“Wir werden alle gewünschten Details zusammen mit dem bevorstehendem Jahresbericht der US-Börsenaufsicht offen legen”, so Novell-Sprecher Bruce Lowry am Dienstag. Der Bericht wurde von Novell im Zusammenhang mit Ermittlungen wegen dessen Geschäftspraxis mit Aktionenoptionen zurückgehalten und soll jetzt Ende dieses Monats vorliegen.
Diese Einzelheiten werden mit Spannung erwartet, denn sie sind der Knackpunkt in der derzeitigen Kontroverse um die Anerkennung von Microsoft-Patenten an Linux durch Novell. Demnach verzichtet Microsoft darauf, Nutzer von Novells Linux Enterprise Server patentrechtlich zu verklagen. Die Partnerschaft beinhaltet außerdem eine bessere Abstimmung der Directory-Services, Office-Formate und anderer Softwarepakete von beiden Unternehmen.
Novell sieht sich seit der Unterzeichnung einer heftigen Kritik von Open-Source-Vertretern wie Red Hats Anwalt Mark Webbink ausgesetzt, der das Abkommen eine “Beschwichtigungspolitik” nennt. Zudem veranlasste es die Free Software Foundation (FSF) dazu, ihre aktuelle Open-Source-Lizenz zu ändern, um solche Abkommen in Zukunft unmöglich zu machen.
Die Kontroverse wurde noch stärker angeheizt, nachdem Microsoft in einer Mitteilung sagte, dass Linux und andere Open-Source-Software 235 Microsoft-Patente verletzen würden. “Diese Nachricht verärgert und erfreut Novell”, erklärt Justin Steinman, Marketing-Chef bei Novell für Linux. “Einerseits glauben wir nicht an den Nutzen solcher Sprüche. Andererseits können wir aber von Microsofts Säbelrasseln profitieren, da unsere Kunden ja geschützt sind. Im Großen und Ganzen sind wir nicht sehr erfreut und hätten uns einen weniger aggressiven Ton gewünscht. Der finanzielle Effekt für uns ist allerdings bemerkenswert. Microsoft war im ersten Quartal 2007 unser Vertriebskanal Nummer Eins”, stellt Steinman heraus.
Jonathan Corbet, Linux-Kernel-Programmierer und Herausgeber von LWN.net, fühlt sich beleidigt. “Wir sind stolz auf die Qualität der Open-Source-Software, und jetzt kommt Novell daher und behauptet, der Code gehört uns nicht und kann nur vertrieben werden, wenn man an Microsoft einen Ablass zahlt. Ich fühle mich wie ein Dieb. Dieser Vorgang spaltet die Community”, klagt Corbet.

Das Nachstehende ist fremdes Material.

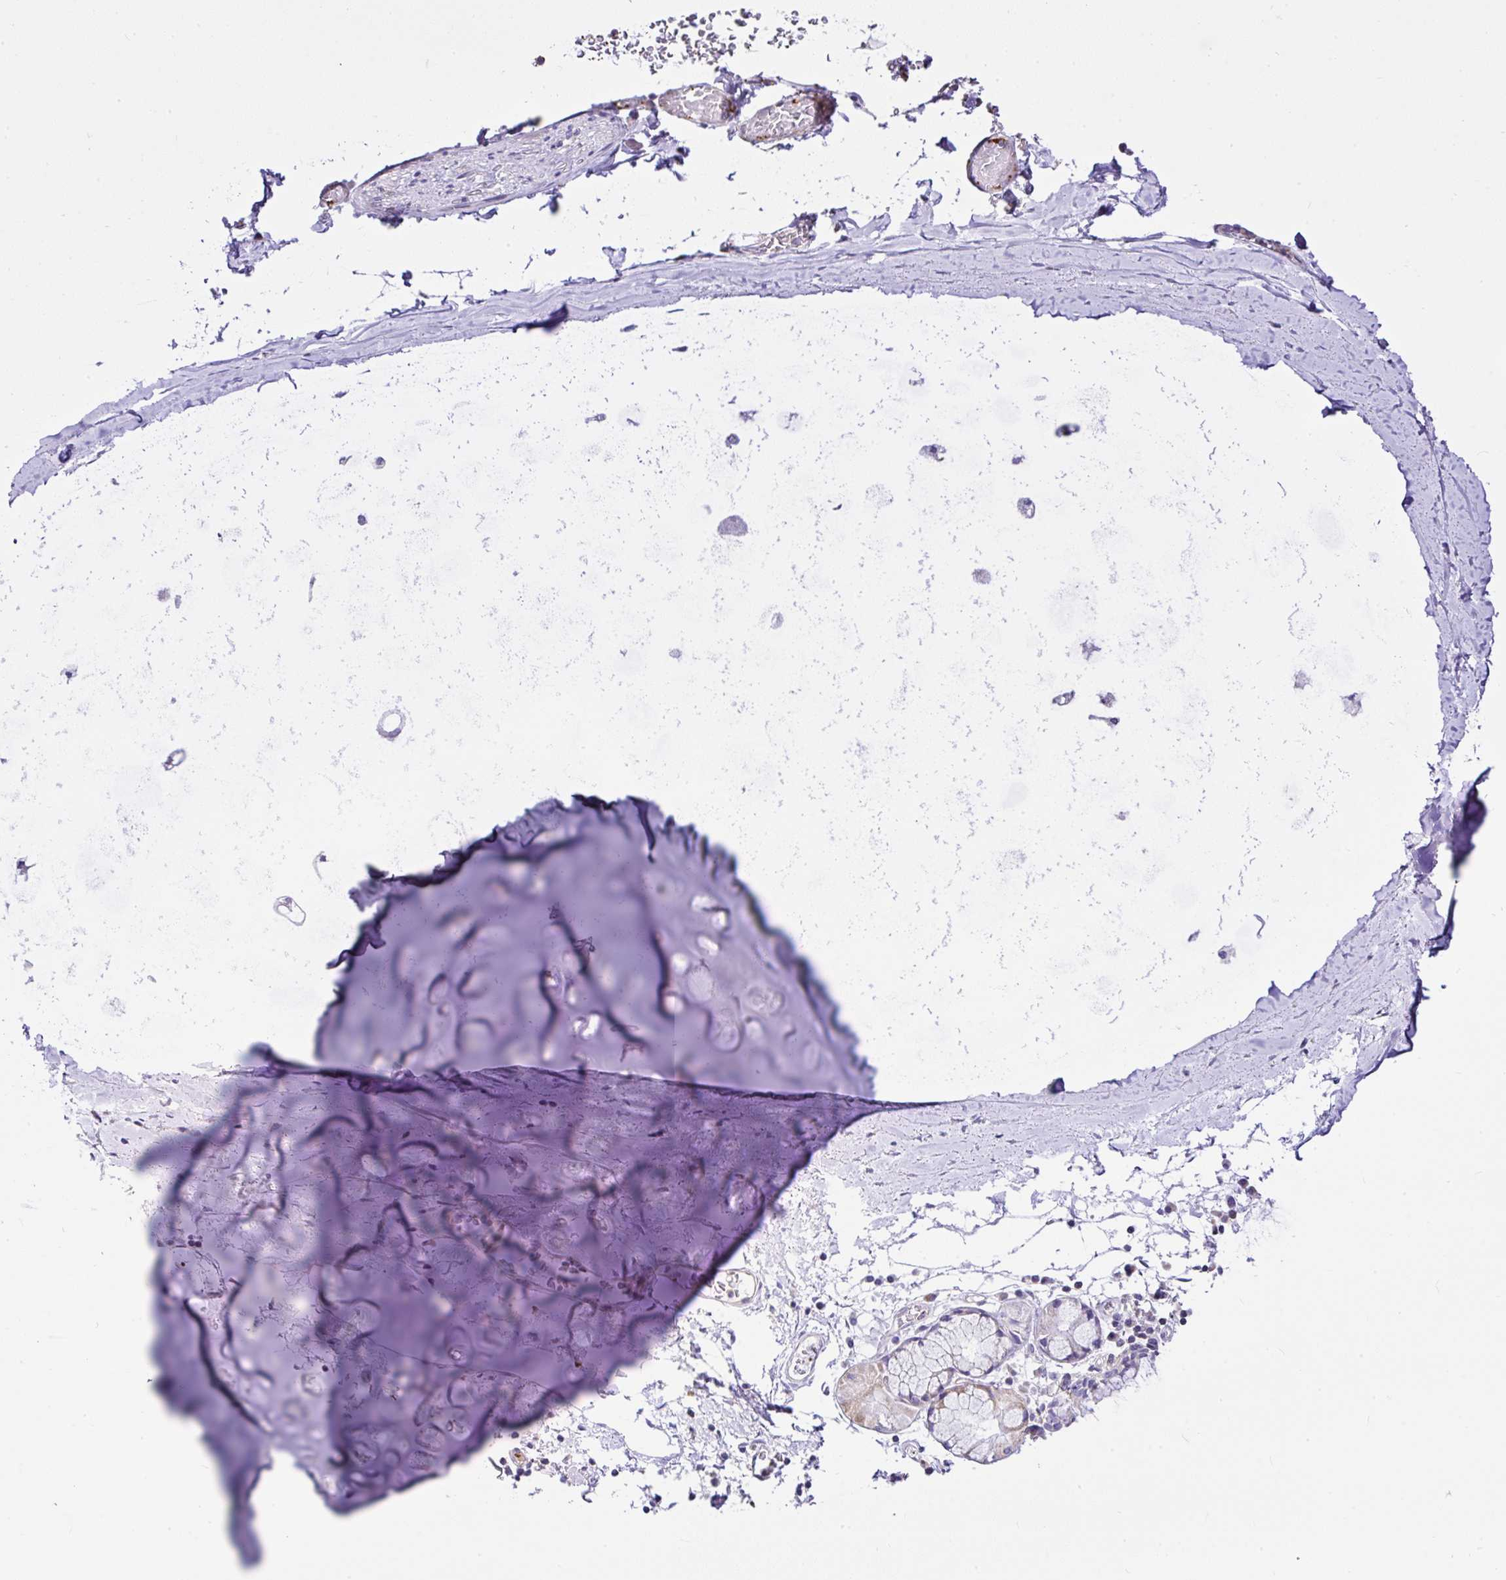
{"staining": {"intensity": "negative", "quantity": "none", "location": "none"}, "tissue": "adipose tissue", "cell_type": "Adipocytes", "image_type": "normal", "snomed": [{"axis": "morphology", "description": "Normal tissue, NOS"}, {"axis": "morphology", "description": "Degeneration, NOS"}, {"axis": "topography", "description": "Cartilage tissue"}, {"axis": "topography", "description": "Lung"}], "caption": "This is an immunohistochemistry histopathology image of unremarkable human adipose tissue. There is no staining in adipocytes.", "gene": "CCDC142", "patient": {"sex": "female", "age": 61}}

Microsoft wurde bereits mehrfach kritisiert, weil es keine genaueren Angaben zu den 235 verletzten Patenten gemacht hat. Andere wollen es gar nicht so genau wissen. “Als Architekt einer virtuellen Maschine für eine dynamische Programmiersprache will ich gar nicht wissen, welche Codes genau angeblich verletzt wurden. Sonst müssten wir den Rechtsweg einschlagen, und so weit wollen wir gar nicht gehen” sagt Allison Randal, Open-Source-Evangelist für O’Reilly Media und Projektmanager für das Perl-6-Entwicklungsteam.